● DATA FOR ANALYSIS:
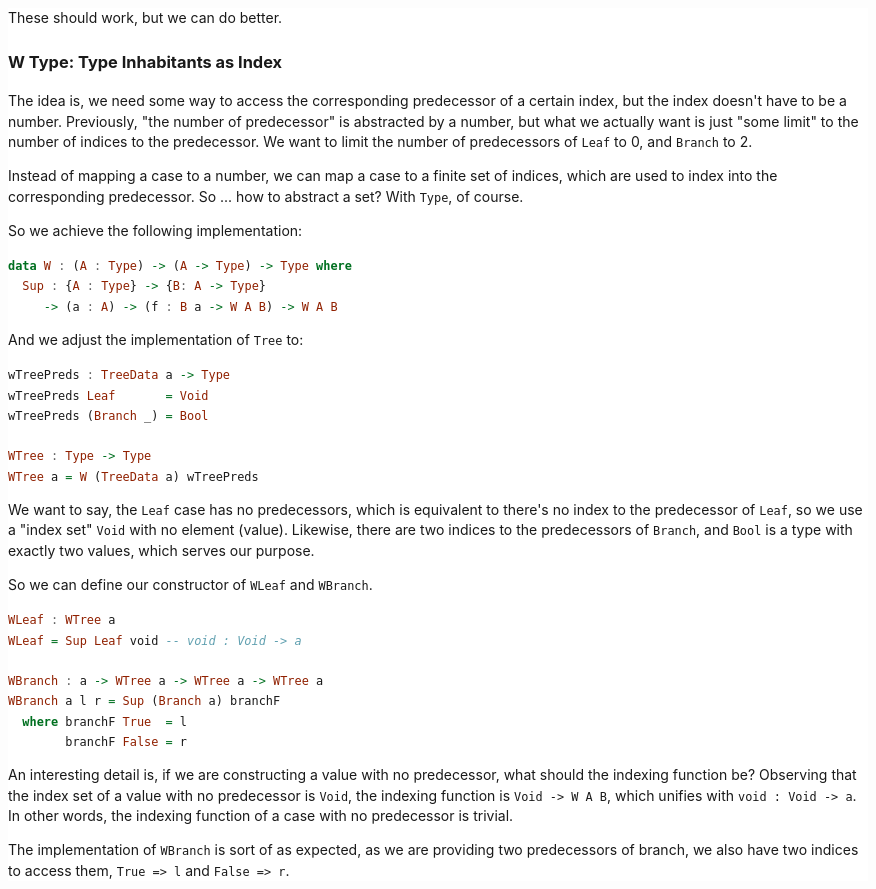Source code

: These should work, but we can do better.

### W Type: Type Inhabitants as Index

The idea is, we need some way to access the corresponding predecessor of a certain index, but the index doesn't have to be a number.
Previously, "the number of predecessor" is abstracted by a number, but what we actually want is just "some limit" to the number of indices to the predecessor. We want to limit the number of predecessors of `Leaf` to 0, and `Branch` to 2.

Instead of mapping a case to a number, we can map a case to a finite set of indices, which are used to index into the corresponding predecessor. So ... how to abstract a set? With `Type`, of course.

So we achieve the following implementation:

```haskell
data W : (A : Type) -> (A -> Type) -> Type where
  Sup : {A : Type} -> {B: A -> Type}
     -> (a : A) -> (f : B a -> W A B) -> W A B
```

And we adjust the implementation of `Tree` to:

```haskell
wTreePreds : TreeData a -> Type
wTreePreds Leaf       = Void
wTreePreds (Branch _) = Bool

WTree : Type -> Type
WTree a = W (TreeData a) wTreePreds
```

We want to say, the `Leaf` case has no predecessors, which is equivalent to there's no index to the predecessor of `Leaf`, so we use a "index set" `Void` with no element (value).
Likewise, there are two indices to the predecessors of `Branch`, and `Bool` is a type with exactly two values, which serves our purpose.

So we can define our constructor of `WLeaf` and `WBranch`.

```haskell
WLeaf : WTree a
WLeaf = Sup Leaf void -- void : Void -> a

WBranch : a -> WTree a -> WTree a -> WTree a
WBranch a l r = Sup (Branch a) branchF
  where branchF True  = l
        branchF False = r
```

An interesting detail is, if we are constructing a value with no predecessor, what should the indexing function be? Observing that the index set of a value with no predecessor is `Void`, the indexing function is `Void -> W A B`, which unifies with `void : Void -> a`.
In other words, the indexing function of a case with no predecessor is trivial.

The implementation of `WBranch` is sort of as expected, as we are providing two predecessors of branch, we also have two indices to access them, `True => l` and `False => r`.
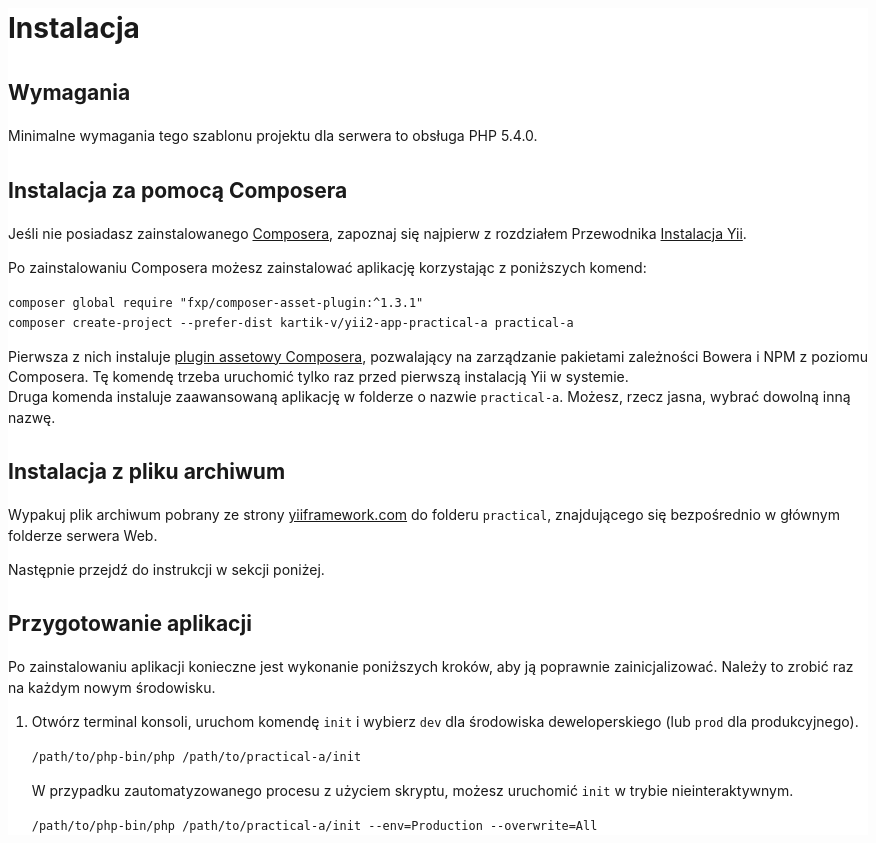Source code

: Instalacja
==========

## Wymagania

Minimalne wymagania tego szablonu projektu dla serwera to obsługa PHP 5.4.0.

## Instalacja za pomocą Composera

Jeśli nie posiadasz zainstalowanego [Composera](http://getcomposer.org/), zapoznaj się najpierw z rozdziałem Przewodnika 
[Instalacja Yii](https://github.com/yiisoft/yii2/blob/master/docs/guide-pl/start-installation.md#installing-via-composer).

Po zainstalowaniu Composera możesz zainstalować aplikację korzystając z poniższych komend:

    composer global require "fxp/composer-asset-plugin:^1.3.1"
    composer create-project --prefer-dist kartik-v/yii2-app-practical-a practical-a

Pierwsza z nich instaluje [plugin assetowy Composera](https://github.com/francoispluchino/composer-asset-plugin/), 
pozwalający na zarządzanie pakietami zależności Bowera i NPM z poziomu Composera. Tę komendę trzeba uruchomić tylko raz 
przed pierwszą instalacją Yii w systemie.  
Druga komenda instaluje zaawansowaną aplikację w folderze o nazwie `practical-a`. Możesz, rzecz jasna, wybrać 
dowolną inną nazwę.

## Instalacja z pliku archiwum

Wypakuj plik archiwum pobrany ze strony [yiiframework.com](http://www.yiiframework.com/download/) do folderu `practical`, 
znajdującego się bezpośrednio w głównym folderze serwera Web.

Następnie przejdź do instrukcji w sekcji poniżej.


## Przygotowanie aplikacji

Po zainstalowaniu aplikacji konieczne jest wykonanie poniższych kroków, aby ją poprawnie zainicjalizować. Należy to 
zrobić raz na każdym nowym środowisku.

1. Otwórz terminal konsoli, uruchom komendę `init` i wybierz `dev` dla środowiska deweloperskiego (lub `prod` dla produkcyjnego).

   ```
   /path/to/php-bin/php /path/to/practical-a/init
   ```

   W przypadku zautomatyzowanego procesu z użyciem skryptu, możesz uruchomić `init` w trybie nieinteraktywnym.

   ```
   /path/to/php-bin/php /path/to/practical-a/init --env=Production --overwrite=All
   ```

● WHAT THE TASK REQUIRES: Word for word, restate the line that contains "Wypakuj plik archiwum" and each line after it, up to and including the last line of the listing; include nothing else.

● YOUR RESPONSE:
Wypakuj plik archiwum pobrany ze strony [yiiframework.com](http://www.yiiframework.com/download/) do folderu `practical`, 
znajdującego się bezpośrednio w głównym folderze serwera Web.

Następnie przejdź do instrukcji w sekcji poniżej.


## Przygotowanie aplikacji

Po zainstalowaniu aplikacji konieczne jest wykonanie poniższych kroków, aby ją poprawnie zainicjalizować. Należy to 
zrobić raz na każdym nowym środowisku.

1. Otwórz terminal konsoli, uruchom komendę `init` i wybierz `dev` dla środowiska deweloperskiego (lub `prod` dla produkcyjnego).

   ```
   /path/to/php-bin/php /path/to/practical-a/init
   ```

   W przypadku zautomatyzowanego procesu z użyciem skryptu, możesz uruchomić `init` w trybie nieinteraktywnym.

   ```
   /path/to/php-bin/php /path/to/practical-a/init --env=Production --overwrite=All
   ```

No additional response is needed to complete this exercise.